Problem details: Could you restate the entries below word for word and leave the images out?

Material for the task START

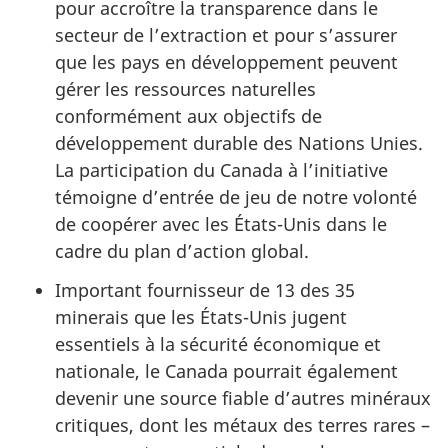
pour accroître la transparence dans le
secteur de l’extraction et pour s’assurer
que les pays en développement peuvent
gérer les ressources naturelles
conformément aux objectifs de
développement durable des Nations Unies.
La participation du Canada à l’initiative
témoigne d’entrée de jeu de notre volonté
de coopérer avec les États-Unis dans le
cadre du plan d’action global.
Important fournisseur de 13 des 35
minerais que les États-Unis jugent
essentiels à la sécurité économique et
nationale, le Canada pourrait également
devenir une source fiable d’autres minéraux
critiques, dont les métaux des terres rares –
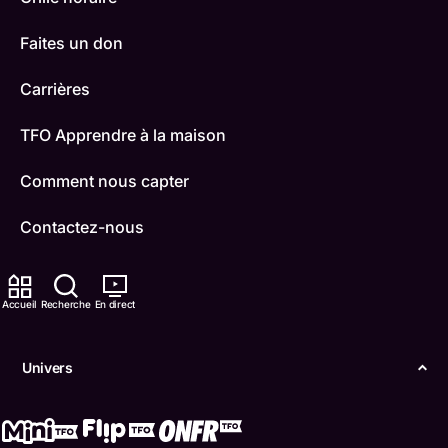
Faites un don
Carrières
TFO Apprendre à la maison
Comment nous capter
Contactez-nous
ONFR
Accueil
Recherche
En direct
IDÉLLO
Boukili
Univers
Conditions d'utilisation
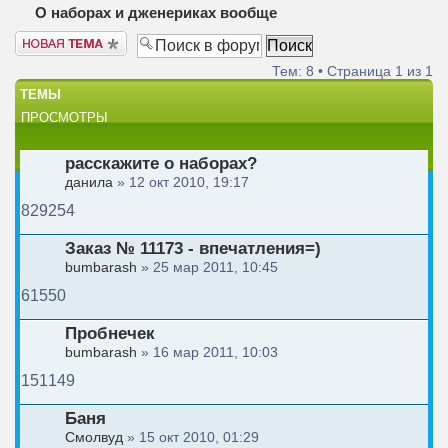
О наборах и дженериках вообще
Новая тема
Тем: 8 • Страница
1
из
1
ТЕМЫ
ПРОСМОТРЫ
расскажите о наборах?
данила
» 12 окт 2010, 19:17
829254
Заказ № 11173 - впечатления=)
bumbarash
» 25 мар 2011, 10:45
61550
Пробнечек
bumbarash
» 16 мар 2011, 10:03
151149
Баня
Смолвуд
» 15 окт 2010, 01:29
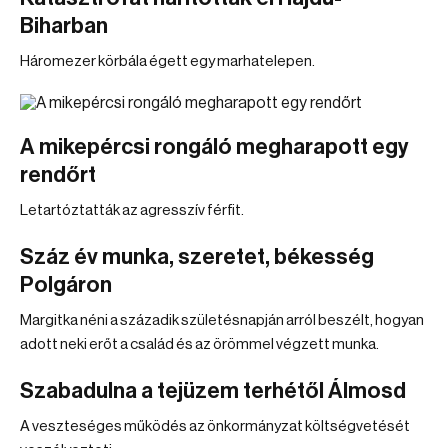
Biharban
Háromezer körbála égett egy marhatelepen.
A mikepércsi rongáló megharapott egy
rendőrt
Letartóztatták az agresszív férfit.
Száz év munka, szeretet, békesség
Polgáron
Margitka néni a századik születésnapján arról beszélt, hogyan
adott neki erőt a család és az örömmel végzett munka.
Szabadulna a tejüzem terhétől Álmosd
A veszteséges működés az önkormányzat költségvetését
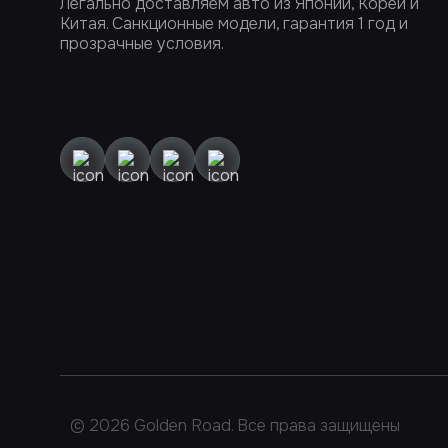
Легально доставляем авто из Японии, Кореи и
Китая. Санкционные модели, гарантия 1 год и
прозрачные условия.
© 2026 Golden Road. Все права защищены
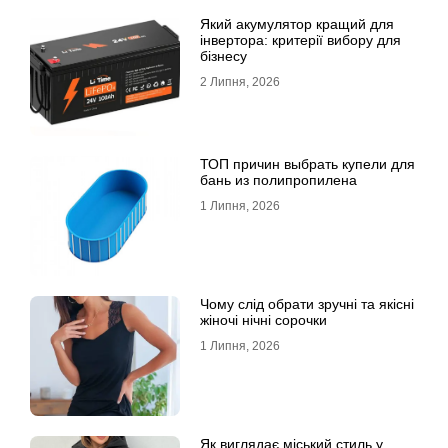
Який акумулятор кращий для
інвертора: критерії вибору для
бізнесу
2 Липня, 2026
ТОП причин выбрать купели для
бань из полипропилена
1 Липня, 2026
Чому слід обрати зручні та якісні
жіночі нічні сорочки
1 Липня, 2026
Як виглядає міський стиль у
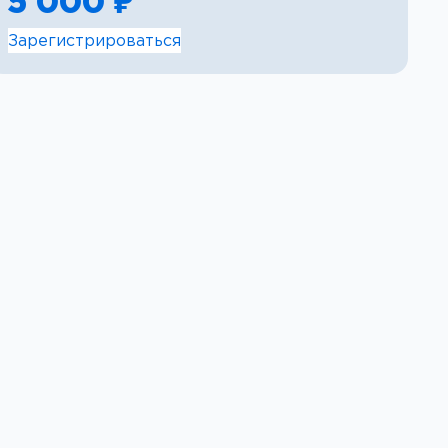
5 000 ₽
Зарегистрироваться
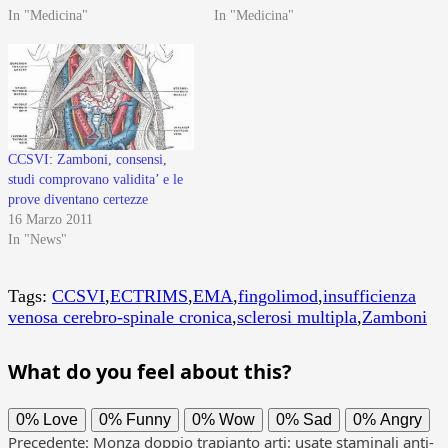
In "Medicina"
In "Medicina"
CCSVI: Zamboni, consensi,
studi comprovano validita’ e le
prove diventano certezze
16 Marzo 2011
In "News"
Tags:
CCSVI
,
ECTRIMS
,
EMA
,
fingolimod
,
insufficienza
venosa cerebro-spinale cronica
,
sclerosi multipla
,
Zamboni
What do you feel about this?
0%
Love
0%
Funny
0%
Wow
0%
Sad
0%
Angry
Precedente:
Monza doppio trapianto arti: usate staminali anti-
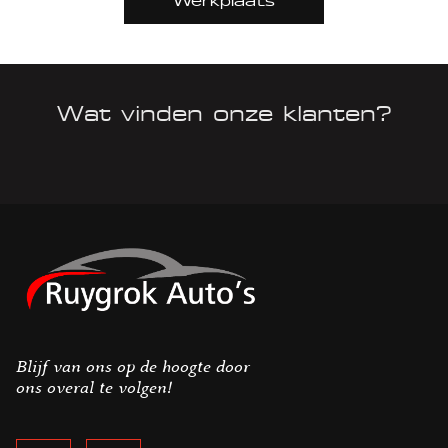
Werkplaats
Wat vinden onze klanten?
Blijf van ons op de hoogte door
ons overal te volgen!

Material for the task END

The answer:
pour accroître la transparence dans le
secteur de l’extraction et pour s’assurer
que les pays en développement peuvent
gérer les ressources naturelles
conformément aux objectifs de
développement durable des Nations Unies.
La participation du Canada à l’initiative
témoigne d’entrée de jeu de notre volonté
de coopérer avec les États-Unis dans le
cadre du plan d’action global.
Important fournisseur de 13 des 35
minerais que les États-Unis jugent
essentiels à la sécurité économique et
nationale, le Canada pourrait également
devenir une source fiable d’autres minéraux
critiques, dont les métaux des terres rares –
Faites un don
Carrières
TFO Apprendre à la maison
Comment nous capter
Contactez-nous
ONFR
Accueil
Recherche
En direct
IDÉLLO
Boukili
Univers
Conditions d'utilisation
О наборах и дженериках вообще
Новая тема
Тем: 8 • Страница
1
из
1
ТЕМЫ
ПРОСМОТРЫ
расскажите о наборах?
данила
» 12 окт 2010, 19:17
829254
Заказ № 11173 - впечатления=)
bumbarash
» 25 мар 2011, 10:45
61550
Пробнечек
bumbarash
» 16 мар 2011, 10:03
151149
Баня
Смолвуд
» 15 окт 2010, 01:29
Biharban
Háromezer körbála égett egy marhatelepen.
A mikepércsi rongáló megharapott egy
rendőrt
Letartóztatták az agresszív férfit.
Száz év munka, szeretet, békesség
Polgáron
Margitka néni a századik születésnapján arról beszélt, hogyan
adott neki erőt a család és az örömmel végzett munka.
Szabadulna a tejüzem terhétől Álmosd
A veszteséges működés az önkormányzat költségvetését
Легально доставляем авто из Японии, Кореи и
Китая. Санкционные модели, гарантия 1 год и
прозрачные условия.
© 2026 Golden Road. Все права защищены
Який акумулятор кращий для
інвертора: критерії вибору для
бізнесу
2 Липня, 2026
ТОП причин выбрать купели для
бань из полипропилена
1 Липня, 2026
Чому слід обрати зручні та якісні
жіночі нічні сорочки
1 Липня, 2026
Як виглядає міський стиль у
5 000 ₽
Зарегистрироваться
In "Medicina"
In "Medicina"
CCSVI: Zamboni, consensi,
studi comprovano validita’ e le
prove diventano certezze
16 Marzo 2011
In "News"
Tags:
CCSVI
,
ECTRIMS
,
EMA
,
fingolimod
,
insufficienza
venosa cerebro-spinale cronica
,
sclerosi multipla
,
Zamboni
What do you feel about this?
0%
Love
0%
Funny
0%
Wow
0%
Sad
0%
Angry
Precedente:
Monza doppio trapianto arti: usate staminali anti-
Werkplaats
Wat vinden onze klanten?
Blijf van ons op de hoogte door
ons overal te volgen!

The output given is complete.